In the Pension defined benefit plan, the employer agrees to provide the employee with a specific payment regardless of the investment performance of the employer. Example pension plan defined benefit pension. Pension defined benefit plan puts the burden of generating assets due to the employee after the retirement is firmly on the employer.
Pension plan defined contribution lies with the employee is sufficient to contribute to the Pension plan to provide sufficient funds for retirement. The most common dened contribution plans the 401(K), 403(B) and Ira.
Regardless of the type defined contribution accounts, there are a number of limitations to the account.
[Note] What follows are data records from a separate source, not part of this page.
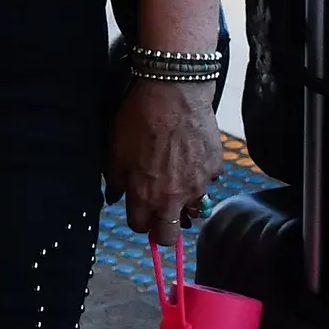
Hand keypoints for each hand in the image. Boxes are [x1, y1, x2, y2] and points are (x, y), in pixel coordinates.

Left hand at [108, 77, 219, 242]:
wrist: (172, 94)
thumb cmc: (138, 120)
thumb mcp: (114, 150)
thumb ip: (114, 179)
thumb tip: (114, 196)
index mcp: (145, 195)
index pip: (141, 228)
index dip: (137, 221)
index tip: (137, 213)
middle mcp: (174, 197)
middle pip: (170, 234)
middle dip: (162, 229)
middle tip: (158, 214)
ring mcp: (199, 185)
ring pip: (192, 210)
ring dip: (183, 203)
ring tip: (175, 183)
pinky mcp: (215, 170)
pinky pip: (206, 183)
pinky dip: (198, 178)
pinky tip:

These restrictions include the Type of investment that can be made, with mutual funds and money market accounts is the most common. Other limitations relate to when funds can be withdrawn without penalty. Generally speaking, any withdrawal before age 59.5 must meet the strict requirements of the tax and to punish in the form of a 10% excise tax on the tax. Some employers allow short-term loans with regular payments and interest that are paid back to the account, but this is not a requirement 401(K) for the employer’s permission for this type of loan. 401(K) plans require that the account holder begin to distribute funds from his account if he or she reaches the age of 70.5 years.
(For associated reading, see: a 401(K) and qualified plans.)